Hard News by Russell Brown

Funny old week

The prospect of a tunnel under Auckland's Victoria Park - to fix a major motorway choke point without destroying more precious urban green space - is provisionally welcome around these parts. It will cost a small fraction of what the doomed Eastern Corridor was going to, and it should actually work.

The Herald editorial argued yesterday that it should be a six-lane tunnel running both ways, or nothing. This morning, a news story reveals that another tunnel may also be on the cards.

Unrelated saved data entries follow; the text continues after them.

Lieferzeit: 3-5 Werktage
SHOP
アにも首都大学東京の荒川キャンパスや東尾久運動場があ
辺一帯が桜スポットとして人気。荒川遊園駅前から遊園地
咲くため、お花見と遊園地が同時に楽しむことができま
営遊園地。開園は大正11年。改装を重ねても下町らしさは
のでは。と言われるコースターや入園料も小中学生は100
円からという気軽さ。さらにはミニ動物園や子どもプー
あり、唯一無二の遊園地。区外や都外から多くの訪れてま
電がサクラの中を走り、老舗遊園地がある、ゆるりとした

The comments thread about the CUB on Rodney Hide's weblog has been lively. I'm going to write a paid column about the relationship between social and economic liberalism in the class of '84 - as imperfectly personified by the Act Party - so I won't expand on it here, save to note that I'd quite like to see Act bite the bullet, shed the Amway types and crypto-conservatives and be what it was meant to be. Meanwhile, Jim Peron does a neat job of explaining why referenda on minority rights are a bad way to go.

No Right Turn catches Stephen Franks being intellectually dishonest over the CUB. Again.

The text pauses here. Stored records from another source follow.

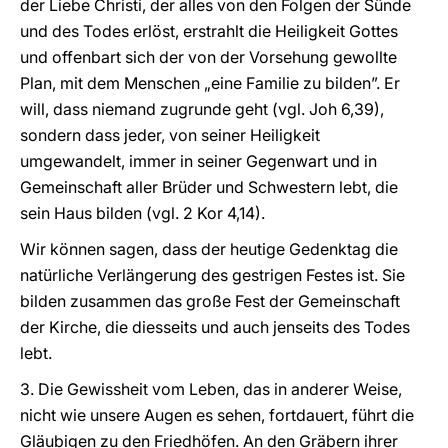
der Liebe Christi, der alles von den Folgen der Sünde
und des Todes erlöst, erstrahlt die Heiligkeit Gottes
und offenbart sich der von der Vorsehung gewollte
Plan, mit dem Menschen „eine Familie zu bilden”. Er
will, dass niemand zugrunde geht (vgl. Joh 6,39),
sondern dass jeder, von seiner Heiligkeit
umgewandelt, immer in seiner Gegenwart und in
Gemeinschaft aller Brüder und Schwestern lebt, die
sein Haus bilden (vgl. 2 Kor 4,14).
Wir können sagen, dass der heutige Gedenktag die
natürliche Verlängerung des gestrigen Festes ist. Sie
bilden zusammen das große Fest der Gemeinschaft
der Kirche, die diesseits und auch jenseits des Todes
lebt.
3. Die Gewissheit vom Leben, das in anderer Weise,
nicht wie unsere Augen es sehen, fortdauert, führt die
Gläubigen zu den Friedhöfen. An den Gräbern ihrer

Gay Eaters for Jesus prescribes a nice feed of cookies and milk for the Campaign against Civil Unions. CACU compares the "filth and squalor" of homosexuality to a sewage outlet.

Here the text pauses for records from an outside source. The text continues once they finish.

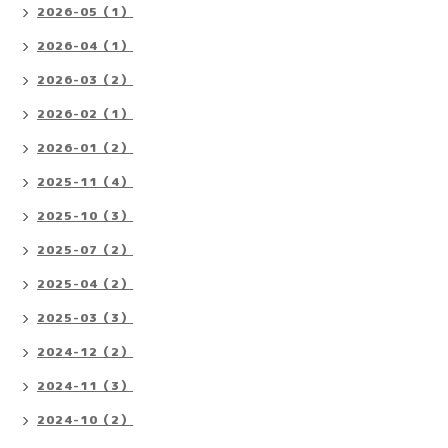
2026-05（1）
2026-04（1）
2026-03（2）
2026-02（1）
2026-01（2）
2025-11（4）
2025-10（3）
2025-07（2）
2025-04（2）
2025-03（3）
2024-12（2）
2024-11（3）
2024-10（2）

Meanwhile, some sick fucks standing up for decency have sent Tim Barnett a castration kit (or "conversion kit for males who think they are females"). Delightful. Ironically, the Catholic church is complaining about receiving hate speech in response to its opposition to the CUB. I'm waiting for the thunderous statement condemning the church from Stephen Franks. No? Really?

One prediction from opponents of the Iraq war that didn't come to pass was a consequent refugee problem. Unfortunately, the attack on Fallujah has now driven more than 200,000 people from their homes. They can't get back, many lack food and winter is closing in.

Salon has a very funny interview with author Jerry Stahl, who muses on the idea of Rush Limbaugh and Ann Coulter as the neocons' Kurt and Courtney. He wonders if Coulter, the twitchy, self-obsessed stick figure that she is, is on the charlie. He's not the first.

The full data from the TV3/TVNS Global poll are online here. They're notable for a collapse in public perceptions of Don Brash. He's down on every positive perception - leadership, judgement, etc - and up on the negative ones. Ouch. Where is that conservative moral backlash when you need it?